The sounds of Cassini's trip through the rings were recorded by the spacecraft's radio and plasma wave science instrument. Tiny dust particles, about 700 per second, rained down on Cassini as it crossed the ring plane, producing sounds like those of a hailstorm on a tin roof.
An analysis of the rings with the spacecraft's visual and infrared mapping spectrometer led to the discovery of an unidentified material that scientists are calling "dirt" until they can characterize it better. Saturn's rings are mostly made up of chunks of water ice, like snowballs, but the new data show that some of the gaps between the rings, as well as the F ring, contain an unknown impurity. This material appears remarkably similar to what Cassini previously observed on Saturn's moon, Phoebe, suggesting that perhaps the rings formed from an outer solar system object like Phoebe.
The Invisible Made Visible
Beyond the rings lies Saturn's magnetosphere, a magnetic bubble of charged particles like the one that envelopes Earth. Magnetospheres are invisible to the human eye, but Cassini's magnetospheric imaging instrument was able to see Saturn's for the first time.
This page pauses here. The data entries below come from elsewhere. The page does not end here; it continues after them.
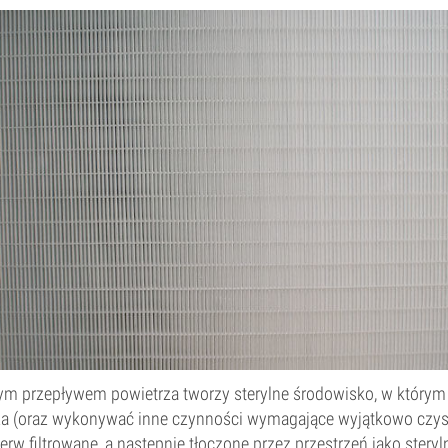
ym przepływem powietrza tworzy sterylne środowisko, w który
ża (oraz wykonywać inne czynności wymagające wyjątkowo czyst
ierw filtrowane, a następnie tłoczone przez przestrzeń jako steryl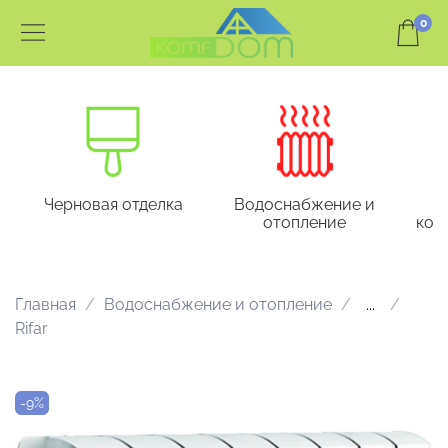
0
Черновая отделка
Водоснабжение и
отопление
кон
Главная
Водоснабжение и отопление
...
Rifar
-9%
The image shows a huge, blob-like cloud of gas sweeping along with the moon Titan in orbit around Saturn. Scientists believe that this cloud is the result of highly energetic particles from Saturn's radiation belt, which bombard Titan and excite neutral gas permitting it to be imaged.
Cassini also applied its ultraviolet eyes to Saturn on approach and noticed a dramatic loss of oxygen atoms coming from one side of the rings. The finding led scientists to hypothesize that something may have collided within the main rings, producing excess oxygen. These data were acquired by Cassini's ultraviolet imaging spectrograph.
First Peek Through Titan's Veil
On July 2, 2004, Cassini cruised past the planet-sized moon, Titan, at a distance of 339,000 kilometers (210,600 miles). Scientists are interested in this frozen, foggy world because it may preserve in deep freeze many of the chemical compounds that preceded life on Earth. Using a combination of instruments onboard Cassini, the spacecraft was able to see through the veil of clouds that enshroud Titan.
Images from Cassini's cameras show a large crater in addition to linear, circular and curvilinear features that imply geologic activity. The apparent lack of a multitude of craters also suggests a dynamic moon surface. "We're seeing a totally alien surface," said Dr. Elizabeth Turtle of the University of Arizona, Tuscon. "We've got some exciting work cut out for us."
Cassini's visible and infrared mapping spectrometer found that Titan's dark surface regions contain relatively pure water ice, while bright areas have higher concentrations of non-ice materials, such as hydrocarbons. This is the opposite of what scientists had predicted, and suggests that the dark regions are not methane lakes as previously believed. In addition, methane lakes would glisten like oceans on Earth and this telltale sign was not observed.
While these are tantalizing and surprising results, scientists say that it is probably premature to draw any major conclusions about methane and other hydrocarbons on Titan. There will be 44 more Titan encounters in the prime mission, some at distances as great as 30 times closer to the surface than this recent flyby.
Titan is the only moon in our solar system with a thick atmosphere. In December of this year, Cassini will kick off its Huygens probe, which will descend to Titan for a short-lived study of its enigmatic surface and atmosphere.